Creo que mi viejo corazón no está
preparado para recibir este tipo de sorpresas. Por comprar unos libros de Arte
me han regalado un ordenador.
Toda juiciosa a pesar de mi
edad me matriculé en un curso que enseñaba a utilizar tres programas: Word,
Excel y Access. No todos a la vez, no, por ese orden.
Yo soy de esa generación que
comenzó a trabajar con dieciséis años después de aprender mecanografía en una
Underwood, luego me pusieron ante una máquina eléctrica, al poco tiempo pasé a una
electrónica, perforé tarjetas, conocí ordenadores que llegaban del suelo al
techo, hasta que a mi mesa llegó un ordenador algo más pequeño rodeado de
cables, y de una cosa que llamaban torre. Estrené el Wordperfect con un trabajo
urgente. Y cuando estaba a punto de dominarlo, me llegó la hora de la
jubilación.

• Extractos de datos:
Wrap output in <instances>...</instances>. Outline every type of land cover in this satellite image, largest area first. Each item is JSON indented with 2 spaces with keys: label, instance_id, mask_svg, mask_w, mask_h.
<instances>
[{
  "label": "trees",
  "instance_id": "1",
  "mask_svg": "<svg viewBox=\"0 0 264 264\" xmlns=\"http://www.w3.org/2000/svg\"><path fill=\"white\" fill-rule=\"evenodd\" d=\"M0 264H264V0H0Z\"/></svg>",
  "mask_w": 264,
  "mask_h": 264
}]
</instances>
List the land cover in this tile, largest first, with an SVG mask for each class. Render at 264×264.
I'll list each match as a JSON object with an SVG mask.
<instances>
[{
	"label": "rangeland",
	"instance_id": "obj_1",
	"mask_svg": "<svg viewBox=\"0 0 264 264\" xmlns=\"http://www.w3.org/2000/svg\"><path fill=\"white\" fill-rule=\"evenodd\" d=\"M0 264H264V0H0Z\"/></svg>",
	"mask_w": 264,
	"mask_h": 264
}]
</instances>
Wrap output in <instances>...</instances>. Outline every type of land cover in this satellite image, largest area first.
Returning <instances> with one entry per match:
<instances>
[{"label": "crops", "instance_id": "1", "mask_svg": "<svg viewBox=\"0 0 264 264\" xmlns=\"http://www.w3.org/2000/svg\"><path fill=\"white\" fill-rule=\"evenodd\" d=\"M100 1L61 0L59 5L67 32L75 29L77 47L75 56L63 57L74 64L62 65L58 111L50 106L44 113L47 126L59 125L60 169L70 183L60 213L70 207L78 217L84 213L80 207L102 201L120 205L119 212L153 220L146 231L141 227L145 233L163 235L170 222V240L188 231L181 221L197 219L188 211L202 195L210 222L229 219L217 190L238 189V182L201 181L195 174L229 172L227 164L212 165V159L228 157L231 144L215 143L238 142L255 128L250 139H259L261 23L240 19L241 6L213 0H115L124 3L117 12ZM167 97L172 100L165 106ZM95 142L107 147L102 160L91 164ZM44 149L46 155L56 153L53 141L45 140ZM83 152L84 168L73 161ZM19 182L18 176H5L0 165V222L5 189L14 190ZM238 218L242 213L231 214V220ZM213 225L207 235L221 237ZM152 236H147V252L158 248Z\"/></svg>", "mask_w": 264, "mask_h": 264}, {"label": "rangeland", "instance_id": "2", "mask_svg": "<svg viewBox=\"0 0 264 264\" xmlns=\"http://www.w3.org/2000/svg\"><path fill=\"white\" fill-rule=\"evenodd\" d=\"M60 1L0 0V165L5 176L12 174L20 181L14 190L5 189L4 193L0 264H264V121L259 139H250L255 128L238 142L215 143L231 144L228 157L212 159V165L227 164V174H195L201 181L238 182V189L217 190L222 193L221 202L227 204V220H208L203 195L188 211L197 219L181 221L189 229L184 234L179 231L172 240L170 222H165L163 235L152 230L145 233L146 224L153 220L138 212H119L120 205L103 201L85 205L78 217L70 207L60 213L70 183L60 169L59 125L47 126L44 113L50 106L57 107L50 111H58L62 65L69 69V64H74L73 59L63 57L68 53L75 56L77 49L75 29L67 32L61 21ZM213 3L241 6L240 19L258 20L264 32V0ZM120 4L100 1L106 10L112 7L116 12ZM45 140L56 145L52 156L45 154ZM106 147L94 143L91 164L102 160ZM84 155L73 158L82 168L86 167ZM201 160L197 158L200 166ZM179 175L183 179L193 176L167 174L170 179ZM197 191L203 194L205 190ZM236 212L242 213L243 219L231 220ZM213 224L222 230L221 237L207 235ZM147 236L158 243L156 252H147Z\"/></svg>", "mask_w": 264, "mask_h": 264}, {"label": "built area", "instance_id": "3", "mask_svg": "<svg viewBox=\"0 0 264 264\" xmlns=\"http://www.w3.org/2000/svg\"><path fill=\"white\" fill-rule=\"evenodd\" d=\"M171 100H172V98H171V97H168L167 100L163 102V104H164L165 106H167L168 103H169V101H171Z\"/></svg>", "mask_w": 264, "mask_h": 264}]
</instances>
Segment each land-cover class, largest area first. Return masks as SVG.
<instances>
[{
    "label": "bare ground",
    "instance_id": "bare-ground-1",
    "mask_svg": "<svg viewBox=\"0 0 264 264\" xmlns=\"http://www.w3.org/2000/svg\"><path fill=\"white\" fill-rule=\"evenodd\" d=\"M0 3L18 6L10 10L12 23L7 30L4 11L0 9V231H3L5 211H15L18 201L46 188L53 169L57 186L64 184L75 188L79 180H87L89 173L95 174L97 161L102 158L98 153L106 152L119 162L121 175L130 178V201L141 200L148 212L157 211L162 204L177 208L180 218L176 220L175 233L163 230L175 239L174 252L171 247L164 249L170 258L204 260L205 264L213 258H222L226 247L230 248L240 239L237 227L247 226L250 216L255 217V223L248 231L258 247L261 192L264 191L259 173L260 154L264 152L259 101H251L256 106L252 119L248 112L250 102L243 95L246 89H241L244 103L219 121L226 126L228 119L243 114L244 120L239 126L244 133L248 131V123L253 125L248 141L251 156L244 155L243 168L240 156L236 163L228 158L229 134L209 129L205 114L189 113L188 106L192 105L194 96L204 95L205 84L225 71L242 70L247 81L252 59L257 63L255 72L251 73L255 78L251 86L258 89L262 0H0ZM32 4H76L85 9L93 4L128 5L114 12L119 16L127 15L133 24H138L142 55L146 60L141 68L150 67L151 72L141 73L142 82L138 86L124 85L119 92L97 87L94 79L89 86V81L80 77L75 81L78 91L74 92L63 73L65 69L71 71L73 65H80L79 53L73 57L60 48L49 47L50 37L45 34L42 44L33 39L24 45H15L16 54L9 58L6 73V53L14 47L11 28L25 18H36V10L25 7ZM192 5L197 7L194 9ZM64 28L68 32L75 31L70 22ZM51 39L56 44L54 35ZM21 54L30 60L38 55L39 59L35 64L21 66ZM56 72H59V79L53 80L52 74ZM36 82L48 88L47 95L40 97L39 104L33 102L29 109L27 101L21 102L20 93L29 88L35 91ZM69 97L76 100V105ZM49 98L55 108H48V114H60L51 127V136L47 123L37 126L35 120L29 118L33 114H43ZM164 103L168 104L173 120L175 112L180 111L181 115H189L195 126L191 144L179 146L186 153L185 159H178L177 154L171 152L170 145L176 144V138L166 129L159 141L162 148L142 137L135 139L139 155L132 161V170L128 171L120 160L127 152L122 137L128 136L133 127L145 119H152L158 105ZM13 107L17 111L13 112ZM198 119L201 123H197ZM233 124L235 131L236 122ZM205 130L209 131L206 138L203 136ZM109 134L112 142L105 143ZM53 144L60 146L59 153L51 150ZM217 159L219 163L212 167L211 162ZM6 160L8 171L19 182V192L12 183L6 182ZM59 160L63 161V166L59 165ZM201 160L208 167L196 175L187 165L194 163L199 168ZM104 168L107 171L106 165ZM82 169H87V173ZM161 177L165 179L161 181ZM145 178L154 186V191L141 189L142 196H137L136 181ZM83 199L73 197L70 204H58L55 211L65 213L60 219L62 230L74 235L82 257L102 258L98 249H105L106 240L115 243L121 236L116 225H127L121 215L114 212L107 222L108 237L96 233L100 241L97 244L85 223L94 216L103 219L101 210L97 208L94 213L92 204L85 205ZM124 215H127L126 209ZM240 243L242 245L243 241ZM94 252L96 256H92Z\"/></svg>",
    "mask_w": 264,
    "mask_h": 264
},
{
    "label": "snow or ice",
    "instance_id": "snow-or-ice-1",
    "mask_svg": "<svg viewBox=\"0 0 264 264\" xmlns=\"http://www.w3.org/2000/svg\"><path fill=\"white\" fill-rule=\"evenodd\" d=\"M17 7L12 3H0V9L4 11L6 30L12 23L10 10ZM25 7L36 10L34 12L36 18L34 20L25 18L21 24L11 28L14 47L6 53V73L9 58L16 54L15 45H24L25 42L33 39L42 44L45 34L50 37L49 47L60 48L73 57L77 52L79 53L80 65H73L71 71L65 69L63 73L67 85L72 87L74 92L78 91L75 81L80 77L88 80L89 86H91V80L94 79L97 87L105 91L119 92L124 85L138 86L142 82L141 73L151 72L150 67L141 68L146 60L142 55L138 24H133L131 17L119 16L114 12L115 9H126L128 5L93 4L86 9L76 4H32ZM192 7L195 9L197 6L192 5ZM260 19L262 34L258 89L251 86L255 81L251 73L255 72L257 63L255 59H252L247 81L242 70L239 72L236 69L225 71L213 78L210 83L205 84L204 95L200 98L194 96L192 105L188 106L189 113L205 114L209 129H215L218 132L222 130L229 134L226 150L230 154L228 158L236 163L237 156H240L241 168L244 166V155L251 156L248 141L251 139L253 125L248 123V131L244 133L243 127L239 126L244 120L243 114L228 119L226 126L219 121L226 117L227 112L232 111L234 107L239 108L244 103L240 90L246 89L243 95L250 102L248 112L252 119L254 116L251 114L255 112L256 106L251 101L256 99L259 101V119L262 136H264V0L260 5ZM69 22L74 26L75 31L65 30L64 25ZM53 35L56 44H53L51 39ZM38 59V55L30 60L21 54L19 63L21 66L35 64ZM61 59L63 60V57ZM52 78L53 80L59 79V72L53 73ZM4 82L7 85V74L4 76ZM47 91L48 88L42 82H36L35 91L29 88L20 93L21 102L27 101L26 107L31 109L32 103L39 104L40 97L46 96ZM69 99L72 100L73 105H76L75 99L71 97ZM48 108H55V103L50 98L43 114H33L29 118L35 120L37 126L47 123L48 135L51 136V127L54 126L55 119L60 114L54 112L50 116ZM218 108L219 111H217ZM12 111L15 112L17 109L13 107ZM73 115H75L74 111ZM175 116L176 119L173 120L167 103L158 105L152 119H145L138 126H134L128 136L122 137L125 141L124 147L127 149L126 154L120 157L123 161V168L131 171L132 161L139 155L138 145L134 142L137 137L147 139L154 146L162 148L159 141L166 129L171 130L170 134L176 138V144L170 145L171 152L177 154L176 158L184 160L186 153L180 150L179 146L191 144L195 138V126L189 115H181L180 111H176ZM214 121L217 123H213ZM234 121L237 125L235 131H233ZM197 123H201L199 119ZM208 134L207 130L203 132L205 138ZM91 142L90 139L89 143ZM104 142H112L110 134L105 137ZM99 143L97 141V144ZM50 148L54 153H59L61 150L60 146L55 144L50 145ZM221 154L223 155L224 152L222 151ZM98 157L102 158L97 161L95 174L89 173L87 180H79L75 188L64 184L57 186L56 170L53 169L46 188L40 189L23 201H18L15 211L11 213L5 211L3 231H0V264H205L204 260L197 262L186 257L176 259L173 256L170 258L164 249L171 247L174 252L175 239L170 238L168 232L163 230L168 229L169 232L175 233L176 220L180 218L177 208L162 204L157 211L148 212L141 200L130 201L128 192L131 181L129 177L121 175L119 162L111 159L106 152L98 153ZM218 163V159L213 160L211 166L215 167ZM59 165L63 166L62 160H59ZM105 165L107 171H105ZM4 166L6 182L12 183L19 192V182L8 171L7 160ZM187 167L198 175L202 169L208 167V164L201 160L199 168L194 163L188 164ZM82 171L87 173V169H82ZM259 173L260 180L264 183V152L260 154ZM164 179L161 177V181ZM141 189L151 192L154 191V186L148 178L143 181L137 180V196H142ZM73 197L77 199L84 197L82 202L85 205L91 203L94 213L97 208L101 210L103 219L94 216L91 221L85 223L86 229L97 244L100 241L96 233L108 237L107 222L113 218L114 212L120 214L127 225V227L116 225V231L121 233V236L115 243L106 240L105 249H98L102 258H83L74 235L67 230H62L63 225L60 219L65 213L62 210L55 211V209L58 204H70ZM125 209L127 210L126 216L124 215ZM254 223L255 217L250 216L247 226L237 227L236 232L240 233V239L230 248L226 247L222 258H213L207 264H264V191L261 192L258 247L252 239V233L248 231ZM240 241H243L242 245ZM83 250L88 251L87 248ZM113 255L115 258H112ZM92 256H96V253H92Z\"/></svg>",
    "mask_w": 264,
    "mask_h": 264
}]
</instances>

• Objetivo: Reproduce sin cambios un fragmento del pasaje citado. Comienza en las palabras que contienen "Toda juiciosa a" y termina después de "por ese orden.".

• Solución:
Toda juiciosa a pesar de mi
edad me matriculé en un curso que enseñaba a utilizar tres programas: Word,
Excel y Access. No todos a la vez, no, por ese orden.